Market Preview: Meat, Poultry Stocks Still Piling Up
US - In this week's "Market Preview" from National Hog Farmer magazine, Steve Meyer discusses the results of the latest "Cold Storage" report released by the USDA on 20 May.USDA's monthly Cold Storage Report, released on Friday, 20 May, indicates that stocks of meat and poultry in US freezers continued to rise in April and reached their highest point since October 2009. There were 2.121 billion pounds of total poultry and meat in freezers on 30 April, 9.9 per cent more than one year ago and 2.7 per cent more than at the end of March. Figure 1 shows the complete data for meat and poultry. Figure 2 shows monthly freezer inventory data since 2000.
All major species have more frozen inventories now than one year ago, with beef leading the increase on a percentage basis at 19.8 per cent. Chicken stocks are a close second on a percentage increase basis (+18.4 per cent) and the clear leader in tonnage terms being over 115 million pounds higher on this 30 April than last.
Pork inventories fell by 5 per cent during April, an expected occurrence given the late Easter this year. Ham inventories, as expected, declined by 27 per cent during the month, but are still slightly larger than one year ago at 76.7 million pounds. The only significant increase of pork products in freezers during April was for “other pork“ category, which grew by 11.5 per cent.
Exports are still a driver of these freezer stocks. The surge in exports to South Korea and Japan in March has subsided somewhat, but business to those countries has not fallen completely out of bed. A good amount of the pork in freezers prior to April was there in preparation for export and, we think it is still an important factor in this year-on-year growth in storage volume. April or May is almost always the high for pork in cold storage as processors draw supplies down as hog numbers decline in the summer months.
Chicken inventories are still a concern, especially in light of the anemic reaction we are seeing to some significant losses for broiler production companies. Further, it is difficult to blame any one segment of the industry for the buildup. The amount of leg products (drumsticks, leg quarter, legs and thigh/thigh quarters combined) in freezers is 26 per cent higher than last year and 17 per cent higher than in March. That indicates there are challenges with exports. Breast meat, the preferred product of most Americans, isn’t doing much better at +32 per cent from one year ago – even though stocks are up only 2 per cent from last month. Ditto for wings, whose stocks are over twice as large as last year.

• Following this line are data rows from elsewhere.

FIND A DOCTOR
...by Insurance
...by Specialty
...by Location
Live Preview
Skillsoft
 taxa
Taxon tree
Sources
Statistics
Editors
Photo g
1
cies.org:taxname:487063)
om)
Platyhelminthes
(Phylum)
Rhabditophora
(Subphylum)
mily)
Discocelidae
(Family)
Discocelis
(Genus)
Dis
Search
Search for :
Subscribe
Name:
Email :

These stocks are reasonably well reflected in chicken part prices – breasts and wings are very cheap. Leg quarters are better, primarily due to exports to Mexico, but they are not high enough to carry sufficient bird values. As I listened to poultry executives at an investment conference in New York last week, they sounded like a group of production addicts telling everyone how they just could not help themselves from continuing robust production levels in the face of losses.
March Demand Data Looks Good
March export and import figures, discussed in last week’s Weekly Preview, was the final piece of data needed to compute demand indexes for all species through March 2011 – and the results are pretty positive (Figure 3). The March figures for pork, beef and chicken indicated that US consumer level demands were 2.6 per cent, 1.3 per cent and 8.5 per cent higher, respectively, than in March 2010. Those figures bring the average indexes for April 2010 through March 2011 to +2.1 per cent, +0.7 per cent and +2.7 per cent vs. the period April 2009 through March 2010.

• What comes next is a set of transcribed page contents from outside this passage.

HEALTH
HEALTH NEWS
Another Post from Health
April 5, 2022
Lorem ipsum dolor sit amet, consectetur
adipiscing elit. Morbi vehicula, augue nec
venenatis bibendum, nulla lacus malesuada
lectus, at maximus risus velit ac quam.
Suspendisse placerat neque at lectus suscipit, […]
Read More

How can these be so positive when prices have fallen so sharply? First, remember that the latest data are for March. Most of the selloffs in Lean Hogs and Cattle futures have occurred since then. In addition, chicken consumption is reasonably good (up 5 per cent from a year earlier during March), and chicken prices are not bad by historical standards – they just aren’t high enough to cover costs given the run-up we have seen in feed costs.
So, demand indexes look reasonably good, even when the companies are losing money and those reasonably strong chicken prices, in historic terms, are low relative to the “new“ levels of prices we see for pork and beef.